* WORK REQUEST A *
Name every person named in the mailing-list message about the Canvas node.
(PASSAGE SHOWN begins)
API Review RT:17407 Canvas Node

Jim Graham james.graham at oracle.com
Wed Apr 25 16:56:33 PDT 2012

Keep in mind, though, that the buffer is essentially a modification of 
the original Canvas node.  Everything you write to it must be single 
threaded with the same constraints as changing its other node 
attributes.  If we want to write to it from an arbitrary thread then 
we'd need to be able to create independent GC objects and have a flush() 
in them - and, unlike AWT where flush() just asks for pending operations 
to happen immediately rather than asynchronously, this flush() would be 
mandatory and would have to synchronize with the scene graph 
modification thread...


On 4/25/12 1:16 PM, Kevin Rushforth wrote:
> Right, the "drawing" commands just write into an internal buffer. The
> buffer is synced to Prism along with any scene graph changes, and the
> actual rendering happens on the rendering thread along with any other
> rendering. Given this, I wouldn't expect the UI thread to be blocked for
> any appreciable length of time just filling up the buffer.
> If it does become a problem, we could probably extend the API to support
> creating a GC and then setting it on the Canvas as you suggest. Or do
> you think that is required for the first version?
> -- Kevin
> Richard Bair wrote:
>> Why can't I draw on a background thread? Don't we internally setup a buffer of draw commands, and then sync those across during the pulse synchronization? If so, can't we let people draw on a background thread (maybe to a created GC?) and then set that on the Canvas in one shot on the FX thread?
(PASSAGE SHOWN ends)
* WORK REQUEST B *
Copy the Chinese-language records below line for line, leaving the pictures out of your copy.
(DATA UNDER STUDY begins)
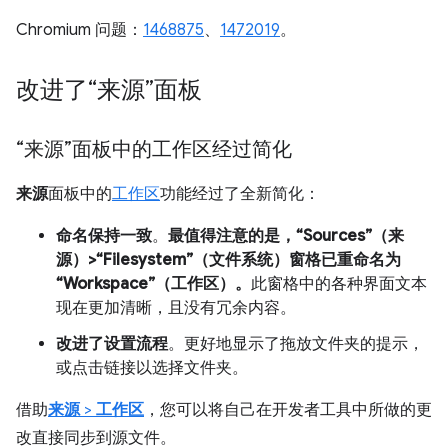
Chromium 问题：
1468875
、
1472019
。
改进了“来源”面板
“来源”面板中的工作区经过简化
来源
面板中的
工作区
功能经过了全新简化：
命名保持一致
。
最值得注意的是，“Sources”（来
源）>“Filesystem”（文件系统）窗格已重命名为
“Workspace”（工作区）。
此窗格中的各种界面文本
现在更加清晰，且没有冗余内容。
改进了设置流程
。更好地显示了拖放文件夹的提示，
或点击链接以选择文件夹。
借助
来源
>
工作区
，您可以将自己在开发者工具中所做的更
改直接同步到源文件。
(DATA UNDER STUDY ends)
* TASK OUTPUT A *
Jim Graham, Kevin Rushforth, and Richard Bair.

* TASK OUTPUT B *
Chromium 问题：
1468875
、
1472019
。
改进了“来源”面板
“来源”面板中的工作区经过简化
来源
面板中的
工作区
功能经过了全新简化：
命名保持一致
。
最值得注意的是，“Sources”（来
源）>“Filesystem”（文件系统）窗格已重命名为
“Workspace”（工作区）。
此窗格中的各种界面文本
现在更加清晰，且没有冗余内容。
改进了设置流程
。更好地显示了拖放文件夹的提示，
或点击链接以选择文件夹。
借助
来源
>
工作区
，您可以将自己在开发者工具中所做的更
改直接同步到源文件。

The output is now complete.